REQUIRED WORK
In the entries below, how many lines contain the word "światło"? Reply with the number alone.

TASK DATA
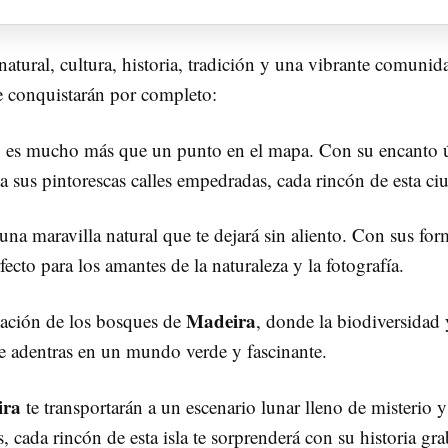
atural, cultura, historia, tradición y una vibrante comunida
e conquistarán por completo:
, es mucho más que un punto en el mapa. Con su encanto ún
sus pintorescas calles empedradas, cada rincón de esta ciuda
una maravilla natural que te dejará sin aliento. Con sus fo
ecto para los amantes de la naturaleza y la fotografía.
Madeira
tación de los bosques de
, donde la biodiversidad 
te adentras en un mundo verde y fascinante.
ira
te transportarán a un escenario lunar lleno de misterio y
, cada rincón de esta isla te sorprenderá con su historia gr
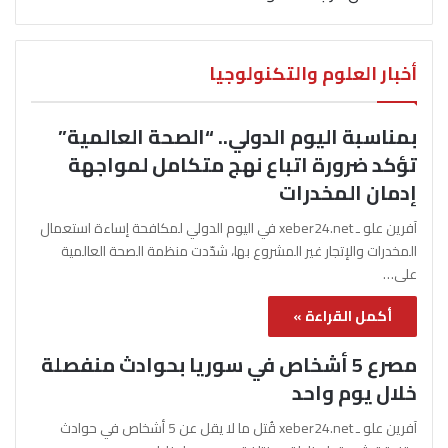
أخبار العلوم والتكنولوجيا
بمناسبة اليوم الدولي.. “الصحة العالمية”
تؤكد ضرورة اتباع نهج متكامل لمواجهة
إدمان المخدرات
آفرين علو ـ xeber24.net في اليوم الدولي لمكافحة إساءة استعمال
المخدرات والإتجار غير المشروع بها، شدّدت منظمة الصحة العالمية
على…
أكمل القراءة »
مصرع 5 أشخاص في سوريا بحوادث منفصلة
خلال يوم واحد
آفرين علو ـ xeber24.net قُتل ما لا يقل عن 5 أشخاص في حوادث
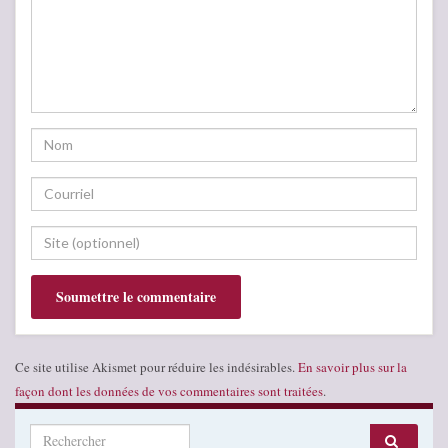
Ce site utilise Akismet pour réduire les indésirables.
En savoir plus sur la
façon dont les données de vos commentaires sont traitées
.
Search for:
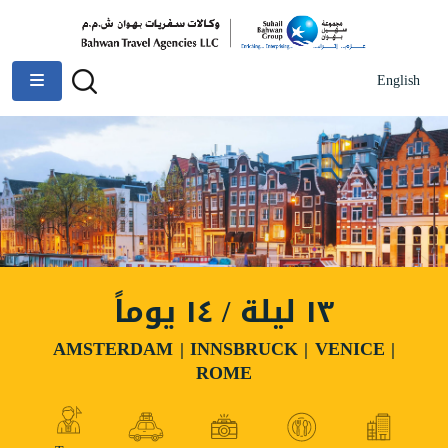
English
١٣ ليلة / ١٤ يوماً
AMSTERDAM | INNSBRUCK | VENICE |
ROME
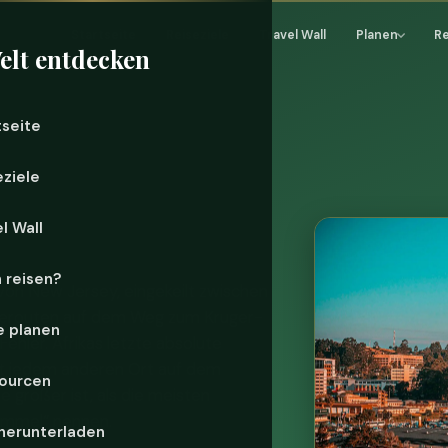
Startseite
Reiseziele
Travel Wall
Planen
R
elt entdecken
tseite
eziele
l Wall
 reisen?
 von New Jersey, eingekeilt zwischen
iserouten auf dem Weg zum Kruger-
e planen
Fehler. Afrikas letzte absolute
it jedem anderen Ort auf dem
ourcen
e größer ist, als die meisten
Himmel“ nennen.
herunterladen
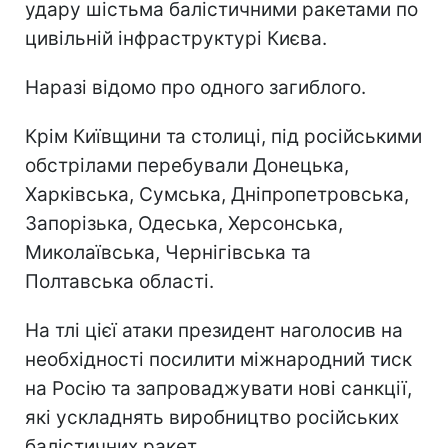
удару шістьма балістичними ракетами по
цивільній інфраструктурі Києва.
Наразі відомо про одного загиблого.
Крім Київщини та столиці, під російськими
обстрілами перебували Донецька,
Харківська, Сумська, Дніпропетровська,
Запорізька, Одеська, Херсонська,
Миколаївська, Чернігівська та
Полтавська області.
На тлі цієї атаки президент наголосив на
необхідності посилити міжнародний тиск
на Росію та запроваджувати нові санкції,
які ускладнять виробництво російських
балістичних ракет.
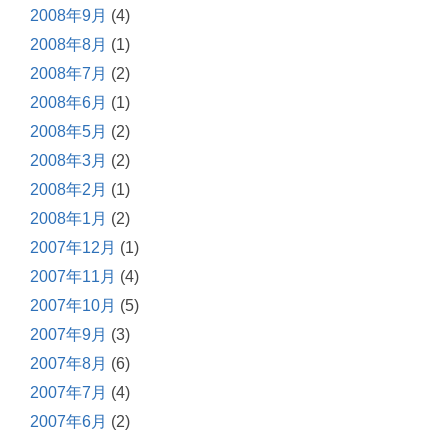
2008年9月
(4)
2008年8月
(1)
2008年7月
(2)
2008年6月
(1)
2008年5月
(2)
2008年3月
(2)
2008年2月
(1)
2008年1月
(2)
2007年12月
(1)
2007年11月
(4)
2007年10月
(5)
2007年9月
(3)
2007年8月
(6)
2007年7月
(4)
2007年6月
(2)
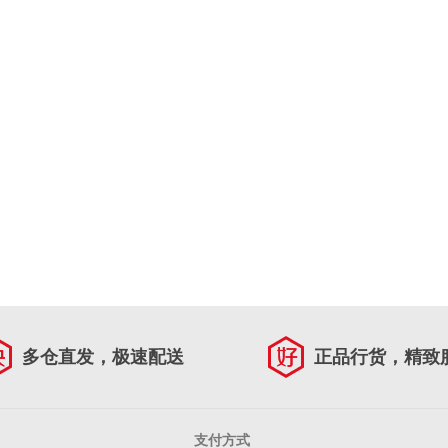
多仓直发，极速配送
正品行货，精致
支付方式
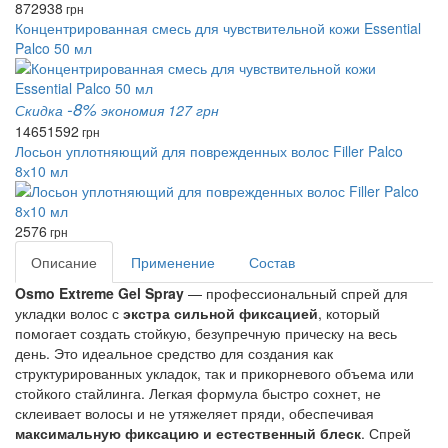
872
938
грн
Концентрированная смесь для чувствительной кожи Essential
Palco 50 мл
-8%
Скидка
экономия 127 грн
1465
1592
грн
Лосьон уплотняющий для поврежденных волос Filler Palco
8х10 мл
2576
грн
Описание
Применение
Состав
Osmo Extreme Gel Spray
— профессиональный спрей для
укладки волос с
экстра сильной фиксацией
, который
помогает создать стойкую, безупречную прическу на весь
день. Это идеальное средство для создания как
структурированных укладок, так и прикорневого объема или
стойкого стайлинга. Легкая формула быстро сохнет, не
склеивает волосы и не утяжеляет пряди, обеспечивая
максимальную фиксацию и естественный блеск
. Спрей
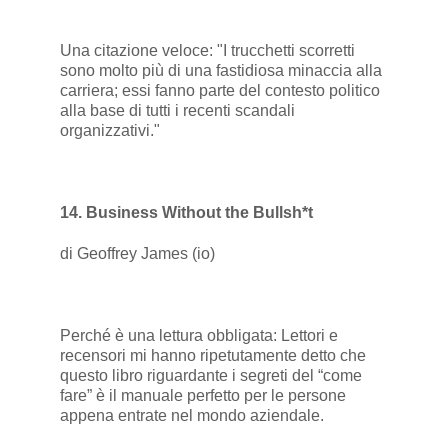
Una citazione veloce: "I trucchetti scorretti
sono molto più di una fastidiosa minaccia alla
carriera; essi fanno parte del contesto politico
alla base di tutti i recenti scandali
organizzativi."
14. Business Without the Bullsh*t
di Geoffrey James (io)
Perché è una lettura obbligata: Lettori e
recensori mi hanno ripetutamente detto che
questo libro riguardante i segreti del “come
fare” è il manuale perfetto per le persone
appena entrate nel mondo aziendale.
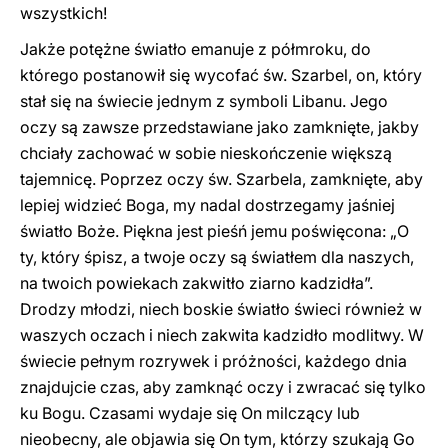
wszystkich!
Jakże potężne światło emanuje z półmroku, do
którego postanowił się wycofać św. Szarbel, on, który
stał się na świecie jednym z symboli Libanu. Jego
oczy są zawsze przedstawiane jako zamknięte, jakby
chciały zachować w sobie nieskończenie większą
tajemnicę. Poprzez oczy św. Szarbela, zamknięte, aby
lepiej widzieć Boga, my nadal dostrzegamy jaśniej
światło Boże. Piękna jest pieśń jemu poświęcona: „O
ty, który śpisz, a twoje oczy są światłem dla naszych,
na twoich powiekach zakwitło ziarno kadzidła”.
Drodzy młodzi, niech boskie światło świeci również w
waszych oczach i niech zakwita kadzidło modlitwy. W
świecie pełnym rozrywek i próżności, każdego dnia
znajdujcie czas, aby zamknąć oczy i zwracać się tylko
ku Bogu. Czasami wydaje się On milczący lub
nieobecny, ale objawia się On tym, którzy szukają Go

REPLY
3